[Opening DATA section]
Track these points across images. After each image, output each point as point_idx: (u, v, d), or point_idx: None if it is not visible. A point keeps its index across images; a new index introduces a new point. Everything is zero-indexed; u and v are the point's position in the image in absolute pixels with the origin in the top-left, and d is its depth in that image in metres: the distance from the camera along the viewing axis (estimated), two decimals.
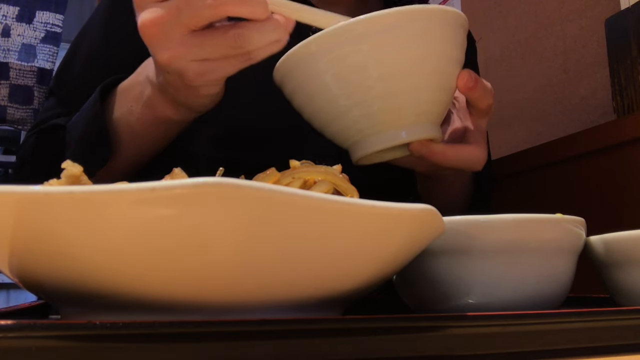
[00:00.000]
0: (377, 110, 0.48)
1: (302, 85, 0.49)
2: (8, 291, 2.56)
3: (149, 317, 0.26)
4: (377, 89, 0.47)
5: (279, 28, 0.44)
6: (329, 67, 0.47)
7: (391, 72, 0.47)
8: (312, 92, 0.49)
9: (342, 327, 0.26)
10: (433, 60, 0.48)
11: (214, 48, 0.44)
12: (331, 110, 0.49)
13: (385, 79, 0.47)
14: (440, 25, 0.47)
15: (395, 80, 0.47)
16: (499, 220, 0.38)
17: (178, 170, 0.32)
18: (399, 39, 0.46)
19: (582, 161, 0.99)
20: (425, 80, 0.48)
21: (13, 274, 0.29)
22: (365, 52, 0.46)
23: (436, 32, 0.47)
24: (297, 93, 0.51)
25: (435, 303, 0.40)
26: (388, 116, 0.48)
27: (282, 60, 0.49)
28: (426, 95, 0.48)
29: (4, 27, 1.92)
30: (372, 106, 0.47)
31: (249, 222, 0.24)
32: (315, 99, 0.49)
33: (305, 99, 0.50)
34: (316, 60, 0.47)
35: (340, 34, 0.45)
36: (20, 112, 1.93)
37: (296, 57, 0.48)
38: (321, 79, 0.47)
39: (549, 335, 0.31)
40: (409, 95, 0.48)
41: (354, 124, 0.49)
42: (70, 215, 0.24)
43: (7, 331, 0.21)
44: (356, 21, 0.45)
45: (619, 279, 0.43)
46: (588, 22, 1.26)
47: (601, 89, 1.21)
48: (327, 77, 0.47)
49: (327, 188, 0.34)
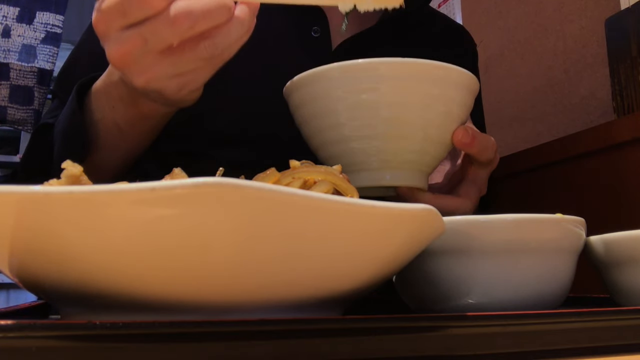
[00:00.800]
0: (374, 148, 0.50)
1: (311, 103, 0.50)
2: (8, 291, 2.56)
3: (149, 317, 0.26)
4: (380, 128, 0.49)
5: (244, 22, 0.44)
6: (344, 96, 0.48)
7: (396, 118, 0.48)
8: (319, 112, 0.50)
9: (342, 327, 0.26)
10: (436, 115, 0.49)
11: (187, 63, 0.45)
12: (332, 135, 0.50)
13: (390, 122, 0.48)
14: (454, 85, 0.50)
15: (396, 127, 0.49)
16: (499, 220, 0.38)
17: (178, 170, 0.32)
18: (414, 89, 0.48)
19: (582, 161, 0.99)
20: (423, 132, 0.50)
21: (13, 274, 0.29)
22: (381, 93, 0.48)
23: (448, 91, 0.49)
24: (303, 108, 0.52)
25: (435, 303, 0.40)
26: (381, 156, 0.50)
27: (300, 76, 0.50)
28: (419, 145, 0.50)
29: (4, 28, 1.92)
30: (370, 143, 0.49)
31: (249, 222, 0.24)
32: (320, 120, 0.50)
33: (309, 116, 0.51)
34: (333, 86, 0.48)
35: (364, 70, 0.47)
36: (20, 112, 1.93)
37: (314, 77, 0.49)
38: (333, 103, 0.49)
39: (549, 335, 0.31)
40: (404, 142, 0.50)
41: (348, 154, 0.50)
42: (70, 215, 0.24)
43: (7, 331, 0.21)
44: (380, 62, 0.47)
45: (619, 279, 0.43)
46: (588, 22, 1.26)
47: (601, 89, 1.21)
48: (339, 104, 0.49)
49: (327, 188, 0.34)
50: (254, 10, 0.45)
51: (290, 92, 0.52)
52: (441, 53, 0.81)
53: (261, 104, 0.67)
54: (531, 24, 1.42)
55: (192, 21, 0.42)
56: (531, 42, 1.42)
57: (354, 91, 0.48)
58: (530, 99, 1.40)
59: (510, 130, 1.44)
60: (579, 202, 0.99)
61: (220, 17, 0.43)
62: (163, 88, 0.47)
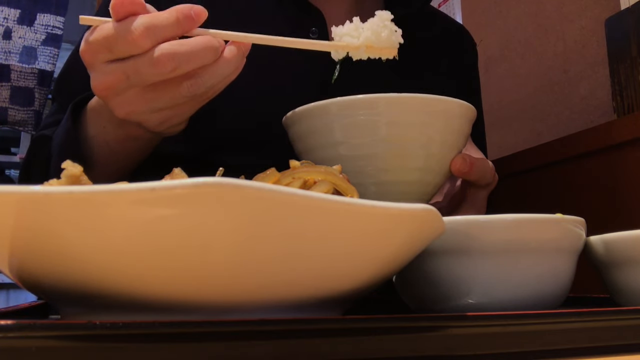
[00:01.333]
0: (372, 183, 0.50)
1: (310, 136, 0.51)
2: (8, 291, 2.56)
3: (149, 317, 0.26)
4: (379, 162, 0.49)
5: (231, 63, 0.44)
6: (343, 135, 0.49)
7: (396, 151, 0.49)
8: (318, 146, 0.51)
9: (342, 327, 0.26)
10: (435, 146, 0.50)
11: (169, 100, 0.45)
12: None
13: (389, 155, 0.49)
14: (453, 116, 0.50)
15: (396, 160, 0.49)
16: (499, 220, 0.38)
17: (178, 170, 0.32)
18: (413, 123, 0.48)
19: (582, 161, 0.99)
20: (423, 164, 0.50)
21: (13, 274, 0.29)
22: (379, 127, 0.48)
23: (447, 122, 0.50)
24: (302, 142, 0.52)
25: (435, 303, 0.40)
26: (380, 189, 0.50)
27: (299, 109, 0.51)
28: (418, 176, 0.51)
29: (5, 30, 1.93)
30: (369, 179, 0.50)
31: (249, 222, 0.24)
32: (318, 152, 0.51)
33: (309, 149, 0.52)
34: (330, 116, 0.49)
35: (361, 107, 0.48)
36: (21, 113, 1.93)
37: (313, 111, 0.50)
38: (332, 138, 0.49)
39: (549, 335, 0.31)
40: (403, 174, 0.50)
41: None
42: (70, 215, 0.24)
43: (7, 331, 0.21)
44: (378, 98, 0.48)
45: (619, 279, 0.43)
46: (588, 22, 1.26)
47: (601, 89, 1.21)
48: (336, 135, 0.49)
49: (327, 188, 0.34)
50: (245, 51, 0.45)
51: (289, 125, 0.53)
52: (441, 54, 0.81)
53: (259, 106, 0.67)
54: (531, 24, 1.42)
55: (176, 63, 0.42)
56: (531, 42, 1.42)
57: (352, 118, 0.48)
58: (530, 99, 1.40)
59: (510, 130, 1.44)
60: (579, 202, 0.99)
61: (206, 59, 0.43)
62: (144, 121, 0.47)
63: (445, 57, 0.81)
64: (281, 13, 0.70)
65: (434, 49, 0.80)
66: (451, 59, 0.82)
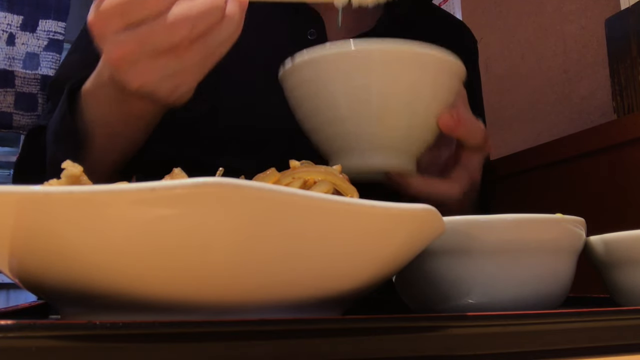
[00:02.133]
0: (362, 129, 0.50)
1: (306, 84, 0.51)
2: (8, 291, 2.56)
3: (149, 317, 0.26)
4: (370, 110, 0.50)
5: (234, 20, 0.44)
6: (339, 77, 0.49)
7: (386, 101, 0.49)
8: (313, 93, 0.51)
9: (342, 327, 0.26)
10: (422, 98, 0.50)
11: (181, 65, 0.45)
12: (325, 116, 0.51)
13: (379, 105, 0.50)
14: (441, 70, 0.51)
15: (386, 110, 0.50)
16: (499, 220, 0.37)
17: (178, 170, 0.32)
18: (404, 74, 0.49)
19: (582, 161, 0.99)
20: (410, 115, 0.51)
21: (13, 274, 0.29)
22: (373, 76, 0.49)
23: (439, 80, 0.51)
24: (299, 90, 0.52)
25: (435, 303, 0.40)
26: (371, 139, 0.51)
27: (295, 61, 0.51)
28: (405, 129, 0.51)
29: (9, 36, 1.94)
30: (360, 125, 0.50)
31: (249, 222, 0.24)
32: (313, 101, 0.51)
33: (303, 98, 0.52)
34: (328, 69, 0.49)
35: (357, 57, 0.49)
36: (25, 118, 1.95)
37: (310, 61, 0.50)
38: (327, 85, 0.50)
39: (549, 335, 0.31)
40: (391, 124, 0.50)
41: (340, 136, 0.51)
42: (70, 215, 0.24)
43: (7, 331, 0.21)
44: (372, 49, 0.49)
45: (619, 279, 0.43)
46: (588, 22, 1.26)
47: (601, 89, 1.21)
48: (333, 85, 0.49)
49: (327, 188, 0.34)
50: (244, 8, 0.45)
51: (286, 74, 0.53)
52: None
53: (258, 108, 0.67)
54: (531, 24, 1.42)
55: (191, 25, 0.42)
56: (531, 42, 1.42)
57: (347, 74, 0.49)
58: (530, 99, 1.40)
59: (510, 130, 1.44)
60: (579, 202, 0.99)
61: (213, 18, 0.43)
62: (156, 90, 0.47)
63: None
64: (279, 15, 0.70)
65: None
66: None
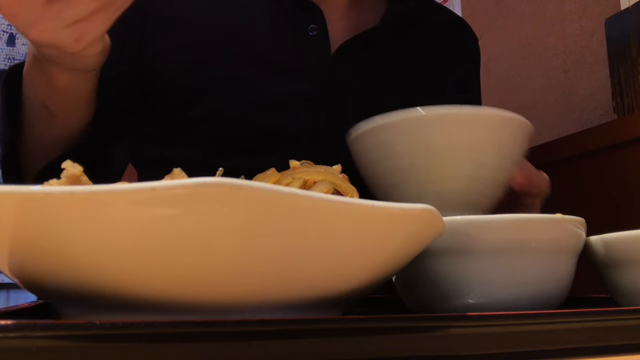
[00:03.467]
0: (437, 190, 0.49)
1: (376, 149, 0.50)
2: (8, 291, 2.56)
3: (149, 317, 0.26)
4: (447, 172, 0.48)
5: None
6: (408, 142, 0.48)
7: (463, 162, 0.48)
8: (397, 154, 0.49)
9: (342, 327, 0.26)
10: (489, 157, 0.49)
11: (77, 11, 0.43)
12: (405, 176, 0.49)
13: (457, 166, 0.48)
14: (520, 134, 0.52)
15: (464, 169, 0.48)
16: (499, 220, 0.38)
17: (178, 170, 0.32)
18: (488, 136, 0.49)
19: (582, 161, 0.99)
20: (487, 175, 0.50)
21: (13, 274, 0.29)
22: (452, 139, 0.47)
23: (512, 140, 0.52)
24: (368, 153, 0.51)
25: (435, 303, 0.40)
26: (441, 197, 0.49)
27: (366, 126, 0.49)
28: (482, 187, 0.50)
29: (9, 36, 1.94)
30: (437, 184, 0.48)
31: (249, 222, 0.24)
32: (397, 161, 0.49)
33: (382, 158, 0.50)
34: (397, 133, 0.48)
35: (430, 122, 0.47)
36: None
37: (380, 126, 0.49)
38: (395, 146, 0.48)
39: (549, 335, 0.31)
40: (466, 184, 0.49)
41: (416, 195, 0.49)
42: (71, 215, 0.24)
43: (7, 331, 0.21)
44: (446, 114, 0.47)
45: (619, 279, 0.43)
46: (588, 22, 1.26)
47: (601, 89, 1.21)
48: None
49: (327, 188, 0.34)
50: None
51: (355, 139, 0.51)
52: (443, 47, 0.81)
53: (259, 106, 0.67)
54: (531, 24, 1.42)
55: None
56: (531, 42, 1.42)
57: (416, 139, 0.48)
58: (530, 99, 1.40)
59: None
60: (579, 202, 0.99)
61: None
62: (57, 40, 0.45)
63: (446, 50, 0.81)
64: (279, 10, 0.70)
65: (434, 45, 0.80)
66: (453, 52, 0.82)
[Closing DATA section]
**TASK DESCRIPTION**
For this answer, return word for word the lines from the first line of the records through the line containing "22: (365, 52, 0.46)". Omit the pictures.

**SOLUTION FOR THIS EXERCISE**
Track these points across images. After each image, output each point as point_idx: (u, v, d), or point_idx: None if it is not visible. A point keeps its index across images; a new index introduces a new point. Everything is zero-indexed; u and v are the point's position in the image in absolute pixels with the origin in the top-left, and d is its depth in that image in metres: the distance from the camera along the viewing axis (estimated), two decimals.
[00:00.000]
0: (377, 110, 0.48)
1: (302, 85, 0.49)
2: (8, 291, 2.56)
3: (149, 317, 0.26)
4: (377, 89, 0.47)
5: (279, 28, 0.44)
6: (329, 67, 0.47)
7: (391, 72, 0.47)
8: (312, 92, 0.49)
9: (342, 327, 0.26)
10: (433, 60, 0.48)
11: (214, 48, 0.44)
12: (331, 110, 0.49)
13: (385, 79, 0.47)
14: (440, 25, 0.47)
15: (395, 80, 0.47)
16: (499, 220, 0.38)
17: (178, 170, 0.32)
18: (399, 39, 0.46)
19: (582, 161, 0.99)
20: (425, 80, 0.48)
21: (13, 274, 0.29)
22: (365, 52, 0.46)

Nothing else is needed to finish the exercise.